Cyclic AMP produced in the cytosol does not reach the mitochondrial matrix. (A) Confocal images of HeLa cells expressing mito-EpacH90 and loaded with MitoTracker red suggesting proper localization of mito-EpacH90. (B) cAMP measurements in intact cells expressing cytosolic EpacH90 (black trace) or mito-EpacH90 (red trace; mean of five cells); typical of n = 9 experiments; 34 mito-H90, 19 Epac-H90 cells. (C) Digitonin-permeabilized HeLa cells expressing mito-D3cpv (black traces) or mito-EpacH90 (red trace; n = 6 experiments; 10 mito-D3cpv cells, 13 mito-EpacH90 cells; red trace indicates the mean of three cells). (D) Mixed populations of permeabilized HeLa cells expressing mito-D3cpv (black trace) or mito-EpacH90 (red traces; n = 3 experiments; 5 mito-D3cpv cells, 8 mito-EpacH90 cells).

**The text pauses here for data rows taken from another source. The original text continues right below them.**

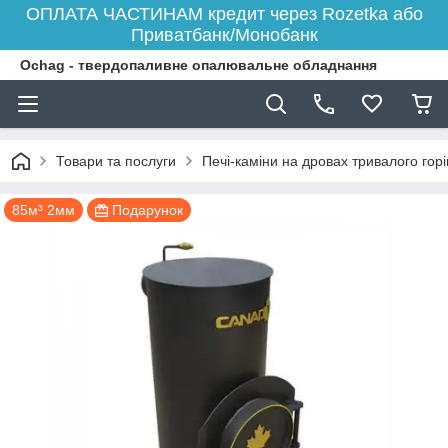
ОПЛАТА ЧАСТИНАМ кредит через Rozetka або
Приватбанк/Монобанк
Ochag - твердопаливне опалювальне обладнання
Товари та послуги
Печі-каміни на дровах тривалого гор
85м³ 2мм
Подарунок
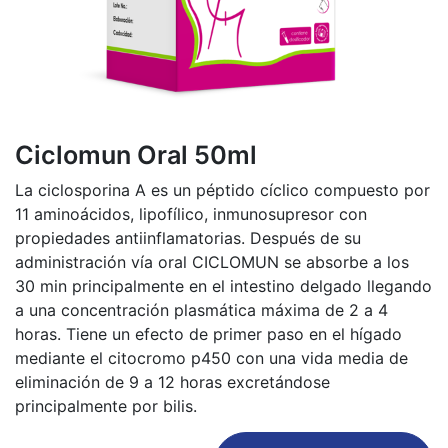
Ciclomun Oral 50ml
La ciclosporina A es un péptido cíclico compuesto por
11 aminoácidos, lipofílico, inmunosupresor con
propiedades antiinflamatorias. Después de su
administración vía oral CICLOMUN se absorbe a los
30 min principalmente en el intestino delgado llegando
a una concentración plasmática máxima de 2 a 4
horas. Tiene un efecto de primer paso en el hígado
mediante el citocromo p450 con una vida media de
eliminación de 9 a 12 horas excretándose
principalmente por bilis.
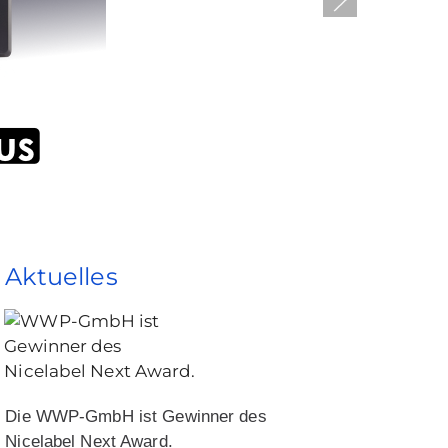
Aktuelles
Die WWP-GmbH ist Gewinner des
Nicelabel Next Award.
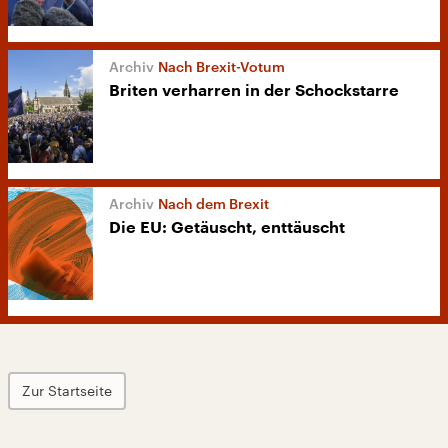
Nach Brexit-Votum
Briten verharren in der Schockstarre
Nach dem Brexit
Die EU: Getäuscht, enttäuscht
Zur Startseite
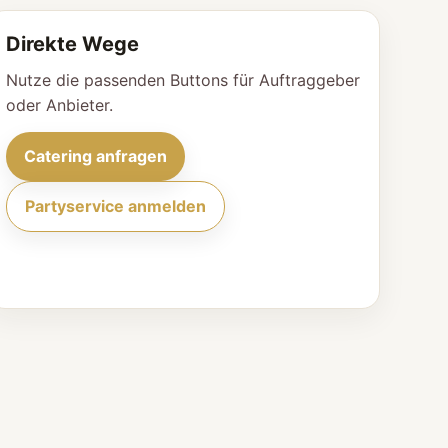
Direkte Wege
Nutze die passenden Buttons für Auftraggeber
oder Anbieter.
Catering anfragen
Partyservice anmelden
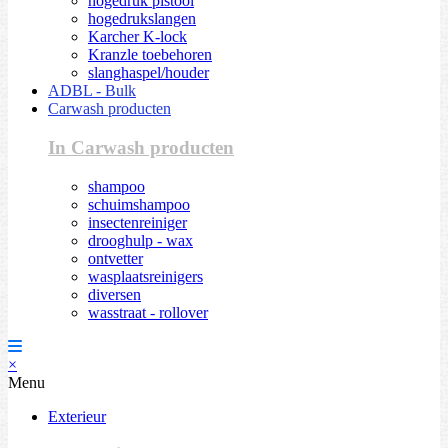
hogedruk pistool
hogedrukslangen
Karcher K-lock
Kranzle toebehoren
slanghaspel/houder
ADBL - Bulk
Carwash producten
In Carwash producten
shampoo
schuimshampoo
insectenreiniger
drooghulp - wax
ontvetter
wasplaatsreinigers
diversen
wasstraat - rollover
×
Menu
Exterieur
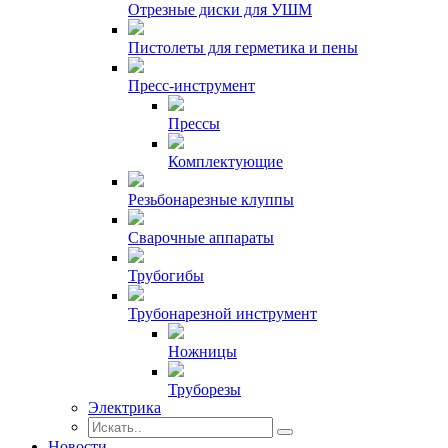
Отрезные диски для УШМ
Пистолеты для герметика и пены
Пресс-инструмент
Прессы
Комплектующие
Резьбонарезные клуппы
Сварочные аппараты
Трубогибы
Трубонарезной инструмент
Ножницы
Труборезы
Электрика
Новости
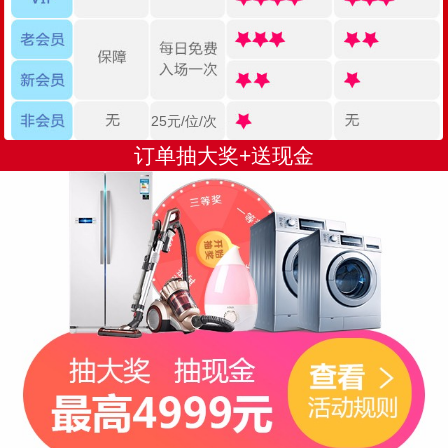
25元/位/次
订单抽大奖+送现金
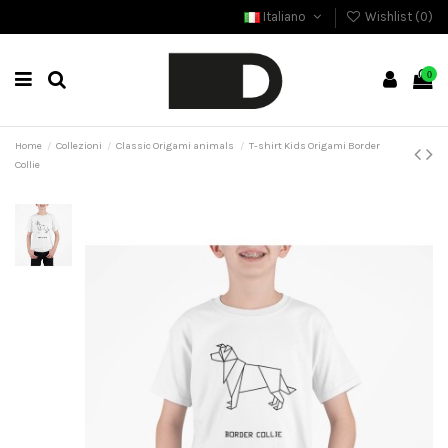
Italiano
Wishlist (
0
)
0
Home
Collezioni
Classic Origami animals
T-shirt Kids Origami Border
Collie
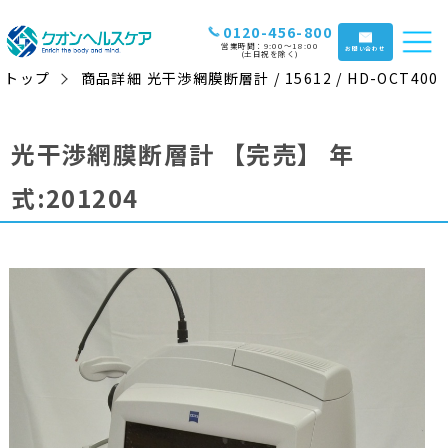
0120-456-800
営業時間：9:00〜18:00
お問い合わせ
(土日祝を除く)
トップ
商品詳細 光干渉網膜断層計 / 15612 / HD-OCT400
光干渉網膜断層計
【完売】
年
式:201204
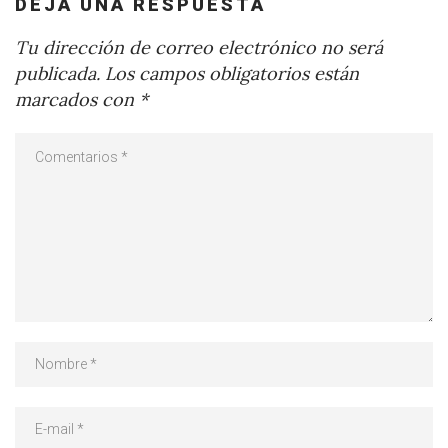
DEJA UNA RESPUESTA
Tu dirección de correo electrónico no será
publicada.
Los campos obligatorios están
marcados con
*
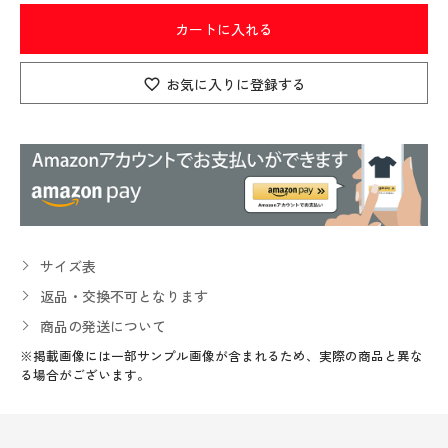
カートに入れる
お気に入りに登録する
サイズ表
返品・交換不可となります
商品の発送について
※掲載画像には一部サンプル画像が含まれるため、実際の商品と異な
る場合がございます。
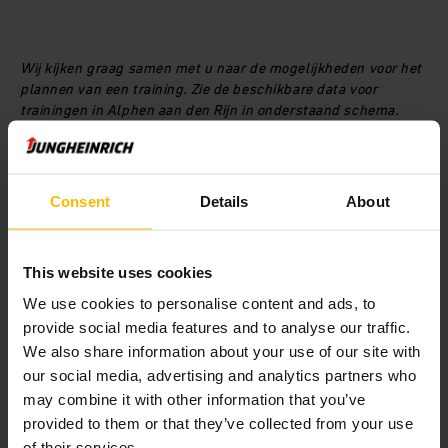
Wij kijken graag samen met u naar de mogelijkheden voor het
plannen van een training. Zie de beschikbare data voor
trainingen in Alphen aan den Rijn in onderstaand schema.
Augustus 2026
Consent
Details
About
25 augustus
eendaagse traini
This website uses cookies
26 augustus
eendaagse traini
We use cookies to personalise content and ads, to
25-26 augustus
tweedaagse traini
provide social media features and to analyse our traffic.
We also share information about your use of our site with
our social media, advertising and analytics partners who
September 2026
may combine it with other information that you’ve
provided to them or that they’ve collected from your use
of their services.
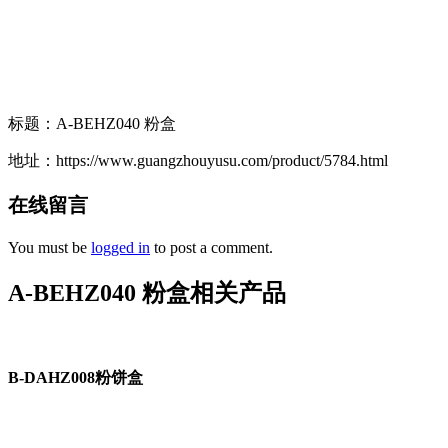
标题：A-BEHZ040 粉盒
地址：https://www.guangzhouyusu.com/product/5784.html
在线留言
You must be
logged in
to post a comment.
A-BEHZ040 粉盒相关产品
B-DAHZ008粉饼盒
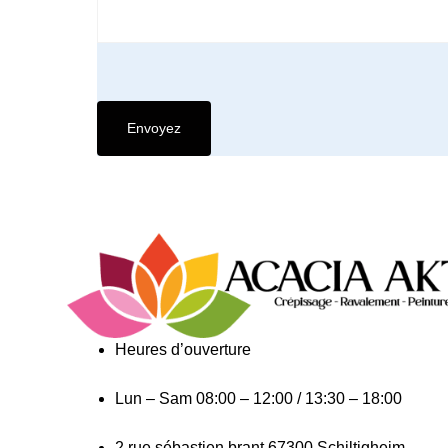
Heures d’ouverture​
Lun – Sam
08:00 – 12:00 / 13:30 – 18:00
2 rue sébastien brant 67300 Schiltigheim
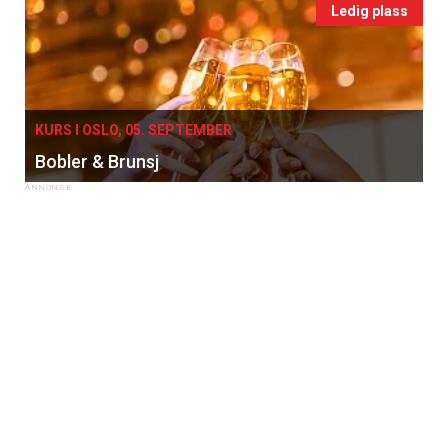
Ledig plass
KURS I OSLO, 05. SEPTEMBER
Bobler & Brunsj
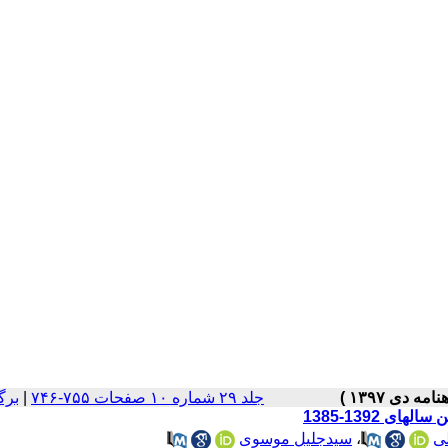
جلد ۲۹ شماره ۱۰ صفحات ۷۵۵-۷۴۶
|
برگ
 1392-1385
ی
،
سیدجلیل موسوی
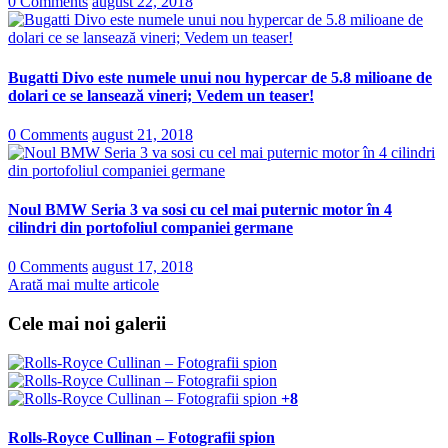
0 Comments
august 22, 2018
Bugatti Divo este numele unui nou hypercar de 5.8 milioane de
dolari ce se lansează vineri; Vedem un teaser!
0 Comments
august 21, 2018
Noul BMW Seria 3 va sosi cu cel mai puternic motor în 4
cilindri din portofoliul companiei germane
0 Comments
august 17, 2018
Arată mai multe articole
Cele mai noi galerii
+8
Rolls-Royce Cullinan – Fotografii spion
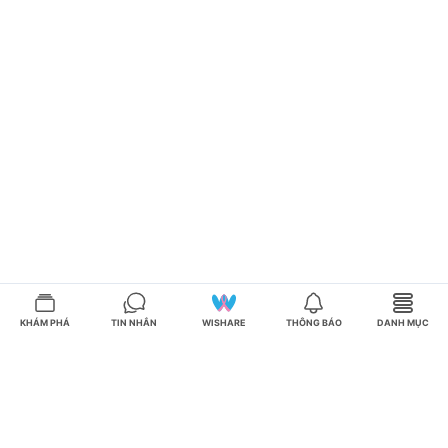
KHÁM PHÁ
TIN NHẮN
WISHARE
THÔNG BÁO
DANH MỤC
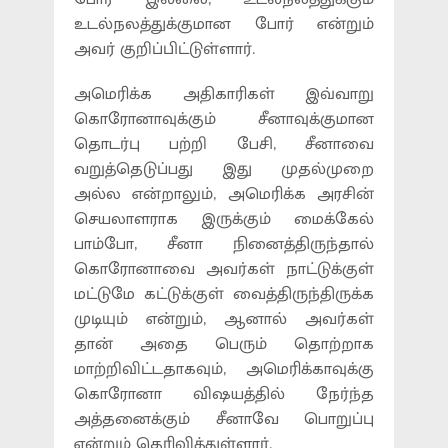
உடல்நலத்துக்குமான போர் என்றும்
அவர் குறிப்பிட்டுள்ளார்.
அமெரிக்க அதிகாரிகள் இவ்வாறு
கொரோனாவுக்கும் சீனாவுக்குமான
தொடர்பு பற்றி பேசி, சீனாவை
வறுத்தெடுப்பது இது முதல்முறை
அல்ல என்றாலும், அமெரிக்க அரசின்
செயலாளராக இருக்கும் மைக்கேல்
பாம்போ, சீனா நினைத்திருந்தால்
கொரோனாவை அவர்கள் நாட்டுக்குள்
மட்டுமே கட்டுக்குள் வைத்திருந்திருக்க
முடியும் என்றும், ஆனால் அவர்கள்
தான் அதை பெரும் தொற்றாக
மாற்றிவிட்டதாகவும், அமெரிக்காவுக்கு
கொரோனா விஷயத்தில் நேர்ந்த
அத்தனைக்கும் சீனாவே பொறுப்பு
என்றும் தெரிவித்துள்ளார்.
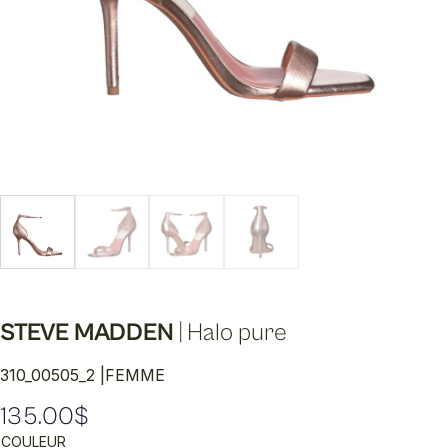
STEVE MADDEN
|
Halo pure
310_00505_2 |
FEMME
135.00
$
COULEUR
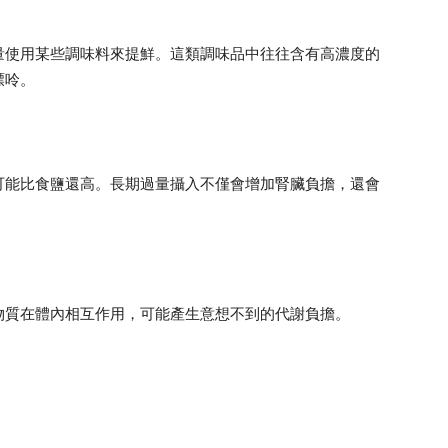
量使用某些調味料來提鮮。這類調味品中往往含有高濃度的
嘌呤。
可能比食鹽還高。長期過量攝入不僅會增加腎臟負擔，還會
物質在體內相互作用，可能產生意想不到的代謝負擔。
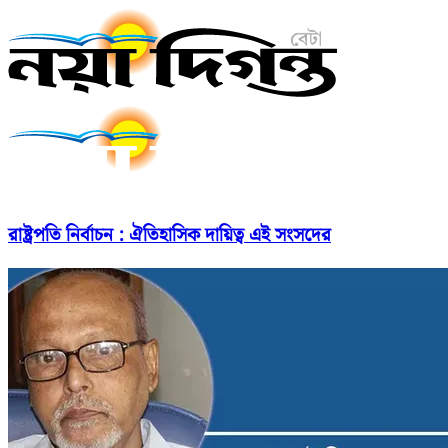
রাষ্ট্রপতি নির্বাচন : ঐতিহাসিক দায়িত্ব এই সংসদের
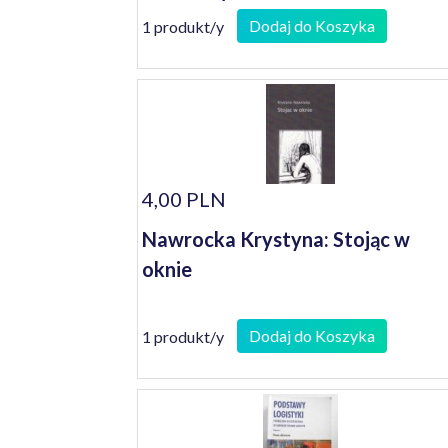
Dodaj do Koszyka
1 produkt/y
4,00 PLN
Nawrocka Krystyna: Stojąc w
oknie
Dodaj do Koszyka
1 produkt/y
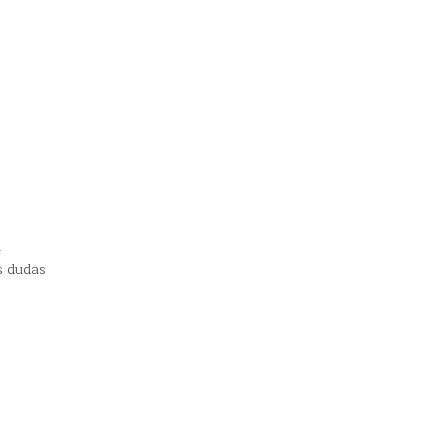
u
s dudas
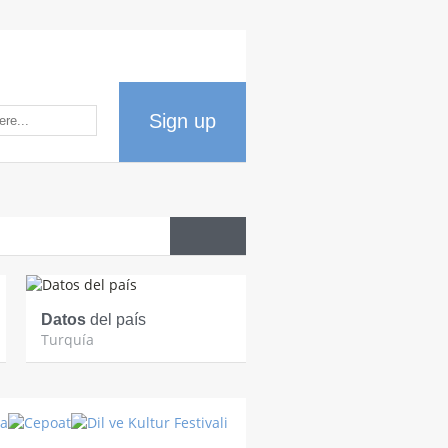
Sign up
Datos
del país
Cultura
Turca
Turquía
Turquía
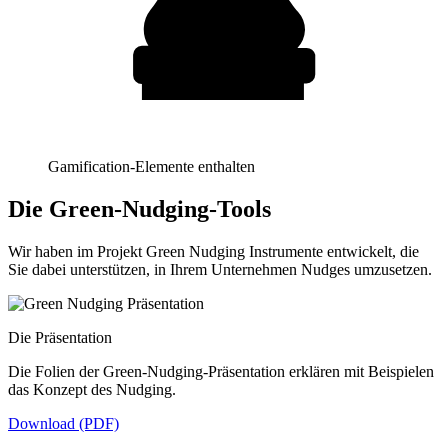
Gamification-Elemente enthalten
Die Green-Nudging-Tools
Wir haben im Projekt Green Nudging Instrumente entwickelt, die
Sie dabei unterstützen, in Ihrem Unternehmen Nudges umzusetzen.
Die Präsentation
Die Folien der Green-Nudging-Präsentation erklären mit Beispielen
das Konzept des Nudging.
Download (PDF)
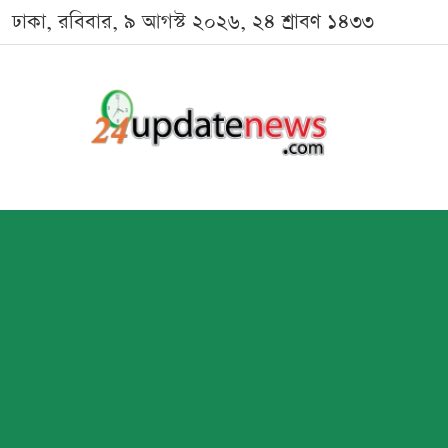
ঢাকা, রবিবার, ৯ আগস্ট ২০২৬, ২৪ শ্রাবণ ১৪৩৩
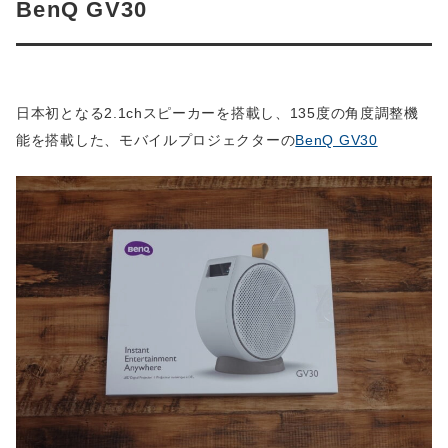
BenQ GV30
日本初となる2.1chスピーカーを搭載し、135度の角度調整機
能を搭載した、モバイルプロジェクターの
BenQ GV30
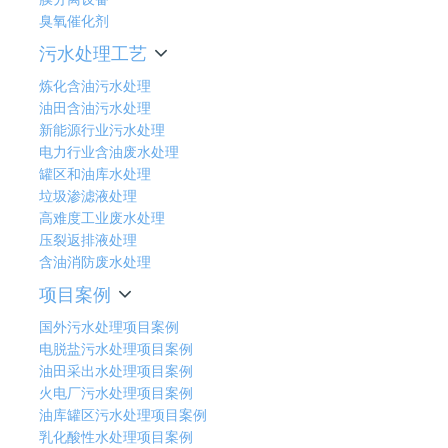
臭氧催化剂
污水处理工艺
炼化含油污水处理
油田含油污水处理
新能源行业污水处理
电力行业含油废水处理
罐区和油库水处理
垃圾渗滤液处理
高难度工业废水处理
压裂返排液处理
含油消防废水处理
项目案例
国外污水处理项目案例
电脱盐污水处理项目案例
油田采出水处理项目案例
火电厂污水处理项目案例
油库罐区污水处理项目案例
乳化酸性水处理项目案例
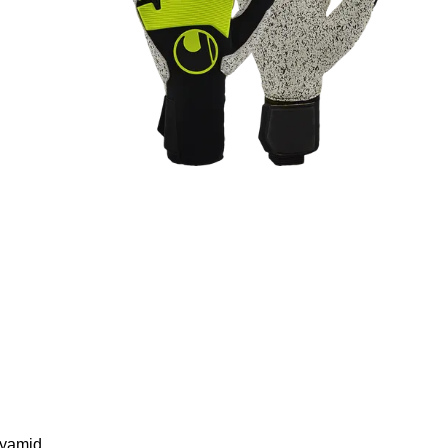
lyamid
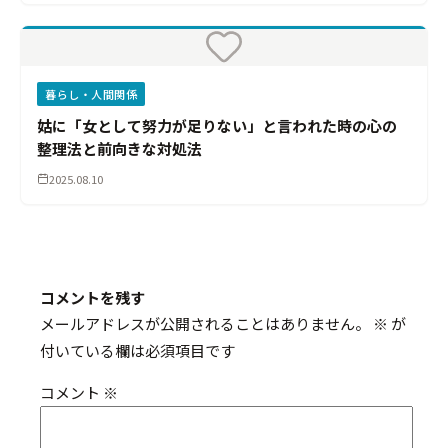
暮らし・人間関係
姑に「女として努力が足りない」と言われた時の心の
整理法と前向きな対処法
2025.08.10
コメントを残す
メールアドレスが公開されることはありません。
※
が
付いている欄は必須項目です
コメント
※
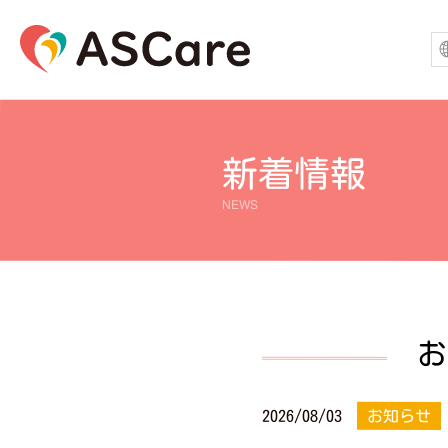
新着情報
NEWS
お
2026/08/03
お知らせ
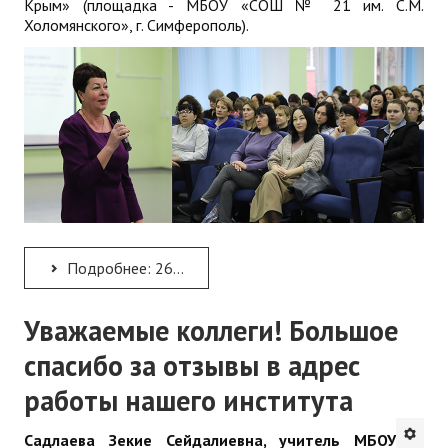
Крым» (площадка - МБОУ «СОШ № 21 им. С.М.
Холомянского», г. Симферополь).
Подробнее: 26 февраля состоялось итоговое занятие в рамках курсов повышения квалификации по ДПП ПК...
Уважаемые коллеги! Большое
спасибо за отзывы в адрес
работы нашего института
Садлаева Зекие Сейдалиевна, учитель МБОУ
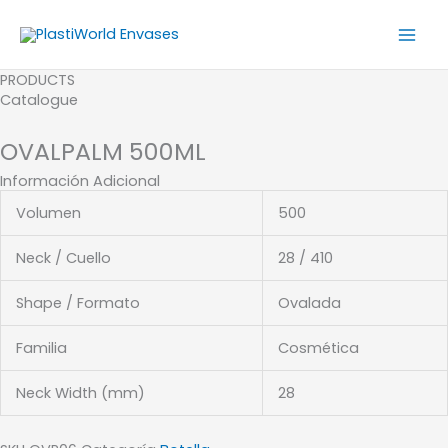
Ir
al
contenido
PRODUCTS
Catalogue
OVALPALM 500ML
Información Adicional
Volumen
500
Neck / Cuello
28 / 410
Shape / Formato
Ovalada
Familia
Cosmética
Neck Width (mm)
28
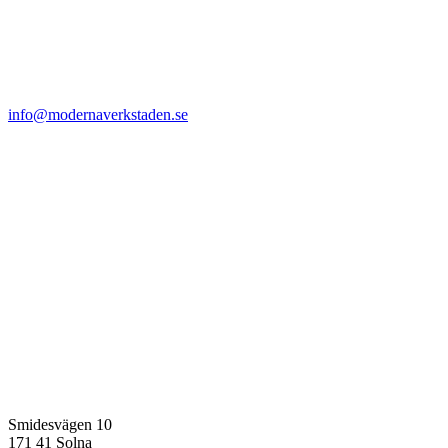
info@modernaverkstaden.se
Smidesvägen 10
171 41 Solna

After Ca²⁺ pulses, mitochondria changed morphology and failed to retain Ca²⁺, (hallmarks of MPT), coincident with responses of mito-EpacH90 to exogenous cAMP. (E) Permeabilized HeLa cells expressing mito-EpacH90 (n = 5 experiments; 20 cells) subjected to increasing [Ca²⁺] in the presence of cAMP (10 µM). 100 µM Ca²⁺ induced a dramatic increase in cAMP measured by mito-EpacH90. (F) Cells expressing mito-EpacH90 bathed in Hepes-buffered normal Ringer’s solution (continuous perfusion) then switched to CO₂/HCO₃⁻-buffered Krebs-Ringer’s, inducing an apparent cAMP rise (presumably due to matrix sAC activation). Data from two representative cells are shown (n = 6 repeats; 16 mito-EpacH90 cells). Error bars indicate mean ± SD.